On the unsteady behavior of a freely closed ventilated supercavity at low Froude numbers

Abstract

An experimental study was conducted to examine the unsteady flow characteristics of a freely closed ventilated supercavity induced by a disk-shaped cavitator. Within the explored parameter range, four distinct cavity closure modes were identified: Foam Cavity (FC), Twin Vortex (TV), hybrid Foam Cavity and Re-entrant Jet (FCRJ), and hybrid Twin Vortex and Re-entrant Jet (TVRJ). Among these, the Twin Vortex mode was most commonly observed at low Froude numbers, characterized by periodic shedding of small bubbles and the presence of a pair of vortex tubes connected to the cavity tail, exhibiting regular breakup events and fluctuations in both diameter and axial position.
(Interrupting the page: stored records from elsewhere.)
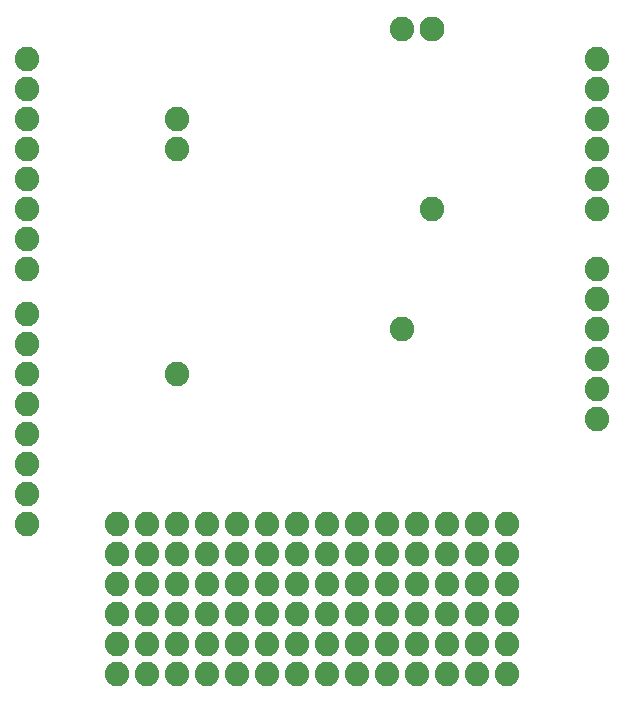
<source format=gbr>
G04 EAGLE Gerber RS-274X export*
G75*
%MOMM*%
%FSLAX34Y34*%
%LPD*%
%INSoldermask Bottom*%
%IPPOS*%
%AMOC8*
5,1,8,0,0,1.08239X$1,22.5*%
G01*
%ADD10C,2.108200*%
%ADD11C,2.082800*%


D10*
X368300Y571500D03*
D11*
X342900Y571500D03*
X152400Y279400D03*
X342900Y317500D03*
X152400Y469900D03*
X508000Y241300D03*
X508000Y266700D03*
X508000Y292100D03*
X508000Y317500D03*
X508000Y342900D03*
X508000Y368300D03*
X508000Y419100D03*
X508000Y444500D03*
X508000Y469900D03*
X508000Y495300D03*
X508000Y520700D03*
X508000Y546100D03*
X25400Y546100D03*
X25400Y520700D03*
X25400Y495300D03*
X25400Y469900D03*
X25400Y444500D03*
X25400Y419100D03*
X25400Y393700D03*
X25400Y368300D03*
X25400Y330200D03*
X25400Y304800D03*
X25400Y279400D03*
X25400Y254000D03*
X25400Y228600D03*
X25400Y203200D03*
X25400Y177800D03*
X25400Y152400D03*
X368300Y419100D03*
X152400Y495300D03*
X101600Y25400D03*
X101600Y50800D03*
X101600Y76200D03*
X127000Y25400D03*
X127000Y50800D03*
X127000Y76200D03*
X127000Y101600D03*
X101600Y101600D03*
X101600Y127000D03*
X101600Y152400D03*
X127000Y127000D03*
X127000Y152400D03*
X152400Y25400D03*
X152400Y50800D03*
X152400Y76200D03*
X177800Y25400D03*
X177800Y50800D03*
X177800Y76200D03*
X177800Y101600D03*
X152400Y101600D03*
X203200Y25400D03*
X203200Y50800D03*
X203200Y76200D03*
X228600Y25400D03*
X228600Y50800D03*
X228600Y76200D03*
X228600Y101600D03*
X203200Y101600D03*
X254000Y25400D03*
X254000Y50800D03*
X254000Y76200D03*
X279400Y25400D03*
X279400Y50800D03*
X279400Y76200D03*
X279400Y101600D03*
X254000Y101600D03*
X304800Y25400D03*
X304800Y50800D03*
X304800Y76200D03*
X330200Y25400D03*
X330200Y50800D03*
X330200Y76200D03*
X330200Y101600D03*
X304800Y101600D03*
X355600Y25400D03*
X355600Y50800D03*
X355600Y76200D03*
X381000Y25400D03*
X381000Y50800D03*
X381000Y76200D03*
X381000Y101600D03*
X355600Y101600D03*
X406400Y25400D03*
X406400Y50800D03*
X406400Y76200D03*
X431800Y25400D03*
X431800Y50800D03*
X431800Y76200D03*
X431800Y101600D03*
X406400Y101600D03*
X152400Y127000D03*
X152400Y152400D03*
X177800Y127000D03*
X177800Y152400D03*
X203200Y127000D03*
X203200Y152400D03*
X228600Y127000D03*
X228600Y152400D03*
X254000Y127000D03*
X254000Y152400D03*
X279400Y127000D03*
X279400Y152400D03*
X304800Y127000D03*
X304800Y152400D03*
X330200Y127000D03*
X330200Y152400D03*
X355600Y127000D03*
X355600Y152400D03*
X381000Y127000D03*
X381000Y152400D03*
X406400Y127000D03*
X406400Y152400D03*
X431800Y127000D03*
X431800Y152400D03*
M02*

</source>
High-precision dynamic pressure sensors was employed to investigate spectral features of internal cavity pressure and surrounding ambient pressure across various closure modes and flow conditions. Results revealed that, in the low-frequency range 0∼50Hz, incoming flow disturbances predominantly influenced cavity pulsations, whereas cavity oscillations themselves also significantly affected pressure fluctuations in the external flow field. In the intermediate-frequency range 50∼300Hz, distinct energy peaks emerged, attributable to intrinsic unsteady flow structures within the supercavity. Moreover, at high-frequency range 300∼3000Hz, evenly spaced spectral peaks were observed, corresponding to the excitation of standing wave modes within the slender supercavity body.